▶ _Task requirements_
Reply with the data below, repeated exactly in full.

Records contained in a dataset
Start of Block

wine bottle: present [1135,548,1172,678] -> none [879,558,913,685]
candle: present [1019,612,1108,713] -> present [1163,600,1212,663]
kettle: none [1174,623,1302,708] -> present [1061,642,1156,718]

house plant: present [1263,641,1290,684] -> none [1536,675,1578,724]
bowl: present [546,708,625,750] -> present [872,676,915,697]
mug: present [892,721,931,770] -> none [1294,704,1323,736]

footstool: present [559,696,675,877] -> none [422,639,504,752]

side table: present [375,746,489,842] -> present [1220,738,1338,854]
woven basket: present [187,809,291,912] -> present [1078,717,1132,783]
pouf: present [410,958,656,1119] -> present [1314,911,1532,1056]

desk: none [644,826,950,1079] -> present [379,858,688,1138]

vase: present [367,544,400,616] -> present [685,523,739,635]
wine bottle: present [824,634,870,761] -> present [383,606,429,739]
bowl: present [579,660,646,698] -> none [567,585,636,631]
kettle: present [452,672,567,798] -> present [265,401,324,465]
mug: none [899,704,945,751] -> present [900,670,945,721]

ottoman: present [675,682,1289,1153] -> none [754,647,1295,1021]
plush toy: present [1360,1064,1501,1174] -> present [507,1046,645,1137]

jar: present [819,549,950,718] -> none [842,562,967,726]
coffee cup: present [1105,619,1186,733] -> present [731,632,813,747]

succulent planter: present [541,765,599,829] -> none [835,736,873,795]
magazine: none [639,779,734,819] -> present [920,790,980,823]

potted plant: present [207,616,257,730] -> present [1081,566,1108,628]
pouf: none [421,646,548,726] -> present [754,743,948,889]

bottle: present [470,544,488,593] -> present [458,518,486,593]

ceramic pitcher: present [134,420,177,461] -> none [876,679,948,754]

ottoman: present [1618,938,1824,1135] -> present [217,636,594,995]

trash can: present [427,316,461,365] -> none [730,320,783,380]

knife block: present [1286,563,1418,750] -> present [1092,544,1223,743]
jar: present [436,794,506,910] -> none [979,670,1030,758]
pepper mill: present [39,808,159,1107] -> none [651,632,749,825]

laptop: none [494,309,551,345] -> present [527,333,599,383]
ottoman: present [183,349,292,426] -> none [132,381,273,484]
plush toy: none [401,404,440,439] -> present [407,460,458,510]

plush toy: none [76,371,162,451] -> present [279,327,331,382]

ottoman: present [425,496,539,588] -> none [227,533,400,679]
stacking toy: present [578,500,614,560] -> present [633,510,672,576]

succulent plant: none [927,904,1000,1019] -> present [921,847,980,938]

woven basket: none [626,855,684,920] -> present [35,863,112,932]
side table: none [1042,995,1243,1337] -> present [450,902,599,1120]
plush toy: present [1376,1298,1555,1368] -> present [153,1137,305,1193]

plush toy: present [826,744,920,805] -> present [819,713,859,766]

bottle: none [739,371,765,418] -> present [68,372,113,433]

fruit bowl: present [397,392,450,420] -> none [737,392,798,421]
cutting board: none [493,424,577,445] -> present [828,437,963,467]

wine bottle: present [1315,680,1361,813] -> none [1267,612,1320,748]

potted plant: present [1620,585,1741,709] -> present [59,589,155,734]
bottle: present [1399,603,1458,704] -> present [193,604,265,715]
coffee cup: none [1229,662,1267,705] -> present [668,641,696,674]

End of Block

▶ _Exercise response_
wine bottle: present [1135,548,1172,678] -> none [879,558,913,685]
candle: present [1019,612,1108,713] -> present [1163,600,1212,663]
kettle: none [1174,623,1302,708] -> present [1061,642,1156,718]

house plant: present [1263,641,1290,684] -> none [1536,675,1578,724]
bowl: present [546,708,625,750] -> present [872,676,915,697]
mug: present [892,721,931,770] -> none [1294,704,1323,736]

footstool: present [559,696,675,877] -> none [422,639,504,752]

side table: present [375,746,489,842] -> present [1220,738,1338,854]
woven basket: present [187,809,291,912] -> present [1078,717,1132,783]
pouf: present [410,958,656,1119] -> present [1314,911,1532,1056]

desk: none [644,826,950,1079] -> present [379,858,688,1138]

vase: present [367,544,400,616] -> present [685,523,739,635]
wine bottle: present [824,634,870,761] -> present [383,606,429,739]
bowl: present [579,660,646,698] -> none [567,585,636,631]
kettle: present [452,672,567,798] -> present [265,401,324,465]
mug: none [899,704,945,751] -> present [900,670,945,721]

ottoman: present [675,682,1289,1153] -> none [754,647,1295,1021]
plush toy: present [1360,1064,1501,1174] -> present [507,1046,645,1137]

jar: present [819,549,950,718] -> none [842,562,967,726]
coffee cup: present [1105,619,1186,733] -> present [731,632,813,747]

succulent planter: present [541,765,599,829] -> none [835,736,873,795]
magazine: none [639,779,734,819] -> present [920,790,980,823]

potted plant: present [207,616,257,730] -> present [1081,566,1108,628]
pouf: none [421,646,548,726] -> present [754,743,948,889]

bottle: present [470,544,488,593] -> present [458,518,486,593]

ceramic pitcher: present [134,420,177,461] -> none [876,679,948,754]

ottoman: present [1618,938,1824,1135] -> present [217,636,594,995]

trash can: present [427,316,461,365] -> none [730,320,783,380]

knife block: present [1286,563,1418,750] -> present [1092,544,1223,743]
jar: present [436,794,506,910] -> none [979,670,1030,758]
pepper mill: present [39,808,159,1107] -> none [651,632,749,825]

laptop: none [494,309,551,345] -> present [527,333,599,383]
ottoman: present [183,349,292,426] -> none [132,381,273,484]
plush toy: none [401,404,440,439] -> present [407,460,458,510]

plush toy: none [76,371,162,451] -> present [279,327,331,382]

ottoman: present [425,496,539,588] -> none [227,533,400,679]
stacking toy: present [578,500,614,560] -> present [633,510,672,576]

succulent plant: none [927,904,1000,1019] -> present [921,847,980,938]

woven basket: none [626,855,684,920] -> present [35,863,112,932]
side table: none [1042,995,1243,1337] -> present [450,902,599,1120]
plush toy: present [1376,1298,1555,1368] -> present [153,1137,305,1193]

plush toy: present [826,744,920,805] -> present [819,713,859,766]

bottle: none [739,371,765,418] -> present [68,372,113,433]

fruit bowl: present [397,392,450,420] -> none [737,392,798,421]
cutting board: none [493,424,577,445] -> present [828,437,963,467]

wine bottle: present [1315,680,1361,813] -> none [1267,612,1320,748]

potted plant: present [1620,585,1741,709] -> present [59,589,155,734]
bottle: present [1399,603,1458,704] -> present [193,604,265,715]
coffee cup: none [1229,662,1267,705] -> present [668,641,696,674]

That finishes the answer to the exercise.